Text block section start
Bat kicks butt, accents, dystopias, Dylan and dough

Good golly, Bat Segundo has done it again! Not one but two new podcasts are available for download, and they're doozies: AM Homes and Jonathan Safran Foer. Go, Bat, Go!

Max at The Millions explains how to pronounce some oft-misprounced literary names (via Maud). I'll play, as long as no one forces to me to say the correct but pretentious "por-shuh" for "porche."

Dennis Lehane stops in at the CBS Early Show to talk about his latest, Coronado, which is short stories and a play. It's worth watching the video just to hear him do a mashup Southern-Boston accent, "Y'all wanna go to a pahty?" (via Sarah).

Also, anyone who's been watching TV has probably seen this, but as I've given it up I was surprised by the promo I had to sit through before the Lehane clip: Jericho is a series-long Day After knockoff starring Skeet Ullrich. I would so watch TV for that. Post-Apocalypse in the American heartland? Oh, maybe I should read Amnesia Moon by Jonathan Lethem instead.
Text block section end
Entries provided section start
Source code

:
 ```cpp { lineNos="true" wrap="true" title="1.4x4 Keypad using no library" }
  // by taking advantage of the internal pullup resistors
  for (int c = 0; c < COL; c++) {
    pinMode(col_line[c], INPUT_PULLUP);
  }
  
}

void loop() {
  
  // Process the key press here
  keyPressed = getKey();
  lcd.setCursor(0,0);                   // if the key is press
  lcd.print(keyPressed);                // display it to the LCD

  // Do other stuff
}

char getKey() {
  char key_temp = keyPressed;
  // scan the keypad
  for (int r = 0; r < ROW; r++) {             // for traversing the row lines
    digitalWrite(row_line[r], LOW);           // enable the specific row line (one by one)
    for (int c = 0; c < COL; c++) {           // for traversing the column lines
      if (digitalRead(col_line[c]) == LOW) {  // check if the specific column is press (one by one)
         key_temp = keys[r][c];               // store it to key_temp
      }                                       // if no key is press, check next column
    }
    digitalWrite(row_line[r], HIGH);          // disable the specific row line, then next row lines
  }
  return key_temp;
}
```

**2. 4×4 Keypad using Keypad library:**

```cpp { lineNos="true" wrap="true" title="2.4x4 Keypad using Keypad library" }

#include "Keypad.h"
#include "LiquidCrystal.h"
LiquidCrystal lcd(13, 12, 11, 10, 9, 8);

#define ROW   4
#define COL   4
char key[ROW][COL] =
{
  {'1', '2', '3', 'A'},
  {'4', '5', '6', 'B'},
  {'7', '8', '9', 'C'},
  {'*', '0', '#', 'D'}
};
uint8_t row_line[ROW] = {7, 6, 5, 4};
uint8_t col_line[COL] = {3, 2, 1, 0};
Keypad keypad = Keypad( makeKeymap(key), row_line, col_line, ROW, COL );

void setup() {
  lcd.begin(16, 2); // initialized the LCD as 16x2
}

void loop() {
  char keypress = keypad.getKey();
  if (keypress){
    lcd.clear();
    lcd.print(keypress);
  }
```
Entries provided section end
Assigned task 1:
Answer from the blog post:
(a) Which two authors are featured in the new Bat Segundo podcasts?
(b) What is the title of Dennis Lehane's latest book, and what does it contain?
(c) Who stars in Jericho?
Assigned task 2: Resume the blog post from its last sentence and keep the same voice.
The items that come after the blog post are separate material and have nothing to do with it.

Answer 1:
(a) AM Homes and Jonathan Safran Foer.
(b) Coronado, which contains short stories and a play.
(c) Skeet Ullrich.

Answer 2:
Seems Jonathan Lethem has been busy interviewing Bob Dylan for the cover of Rolling Stone; the beginning of the piece is available online. If you've got Rhapsody installed, you can listen to a bunch of "stray gems" while reading. (via The Rake).

In more literature-meets-music fun, the Revenge of the Book Eaters Los Angeles performance is tomorrow night at UCLA's Royce Hall and $35 tickets are still available. Proceeds go to support 826LA; attendees go to hear Jenny Lewis, Aimee Mann, Dave Eggers, Sarah Vowell, The Mountain Goats/John Darnielle, Jake Gyllenhaal and host Andy Richter.

hello new york!

NycnotmeLooks like The Mysteries of Pittsburgh will be a movie, shot in ... Los Angeles! Public radio station WDUQ had announced that the Pittsburgh film office would be moving to LA, which made sense to me. But the timing -- and the loss of a film so clearly Pittsburgh-y -- just when the film office head is  marrying her LA-based boyfriend looks, eh, not so good.

Speaking of other cities, I'm in NYC for a few days and of course checked Lauren Cerand's events listing on Maud Newton's site, but mostly it just made me sad that I missed Gary "Absurdistan" Shteyngart's reading Wednesday. Oh, that fab NYC photo is from this guy on flickr.

It's waiting on my iPod: Bat Segundo interviews John Updike. Like, major wow.

And speaking of wow, congrats to Jeff and his wife and new baby Marlie.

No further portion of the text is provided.